Fig. 4. Mg²⁺ regulated the inflammatory microenvironment through the immunomodulation of macrophages.

a, b, c The effects of different concentrations of Mg²⁺ on the cell attachment (a, n = 4), intracellular ATP level (b, n = 5), and ROS production (c, n = 4) of macrophages differentiated from suspension THP1 monocytes. The data for cell attachment was expressed as a percentage of initially seeded THP-1 cells. d The effect of different concentrations of Mg²⁺ on the gene expression of CD163 and CD206 in THP1-derived macrophages as evaluated by RT-qPCR (n = 3). e The effect of different concentrations of Mg²⁺ on the polarization of macrophages was evaluated by the expression of CD163, CD206, and CD80 using flow cytometry (n = 3). f The relative expression of inflammatory-related genes regulated by the stimulation of Mg²⁺ in THP1-derived macrophages (n = 3). g Major cytokines that respond to the stimulation of Mg²⁺ determined by cytokine arrays were shown in a heat map. h Representative western blots showing the expression of IL-1ra, IL-1β, IL-8, and CCL5 of THP1-derived macrophages cultured in a medium supplemented with different concentrations of Mg²⁺. i, j ELISA analysis showing the concentration-dependent effect of Mg²⁺ on the production of IL-8 (i) and IL-1β (j) in THP1-derived macrophages (n = 3). k, l ELISA analysis on IL-8 (k) and IL-1β (l) in the grafted defects in the rat femora on day 7 after the operation (n = 3). m, n Representative immunofluorescent images showing the expression of IL-8 (m) and IL-1β (n) on day 7 in the grafted defects in the rat femora, (n = 3), right images (scale bars = 20 µm) are high-resolution versions of the boxed regions in the left images (scale bars = 200 µm). o The inflammatory-related genes regulated by the stimulation of Mg²⁺ in mouse primary bone marrow macrophages (BMM, n = 3). Data are mean ± s.d. n.s. P > 0.05, *P < 0.05, **P < 0.01 by one-way ANOVA with Tukey’s post hoc test (a–e, i, j) or two-way ANOVA with Tukey’s post hoc test (f, k, l, o).

■ SUPPLIED INFORMATION ■
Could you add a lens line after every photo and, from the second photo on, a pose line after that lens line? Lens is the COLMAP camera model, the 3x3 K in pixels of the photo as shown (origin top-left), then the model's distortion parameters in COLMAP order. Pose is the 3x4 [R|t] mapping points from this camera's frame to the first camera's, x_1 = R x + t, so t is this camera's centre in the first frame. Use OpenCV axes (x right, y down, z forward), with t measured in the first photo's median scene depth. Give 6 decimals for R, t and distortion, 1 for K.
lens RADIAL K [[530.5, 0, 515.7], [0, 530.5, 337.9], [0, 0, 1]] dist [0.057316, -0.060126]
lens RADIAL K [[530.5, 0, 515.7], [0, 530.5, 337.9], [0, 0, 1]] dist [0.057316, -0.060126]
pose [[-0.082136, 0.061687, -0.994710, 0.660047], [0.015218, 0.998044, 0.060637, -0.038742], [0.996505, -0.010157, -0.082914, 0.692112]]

■ TASK STATEMENT ■
Answer these questions about the Fig. 4 caption:
1. What sample size is given for the intracellular ATP level measurement?
2. On what day after the operation were IL-8 and IL-1β measured in the grafted defects in the rat femora?
3. Which statistical test was used for panels f, k, l, and o?

■ ANSWER BOX ■
1. n = 5.
2. Day 7.
3. Two-way ANOVA with Tukey’s post hoc test.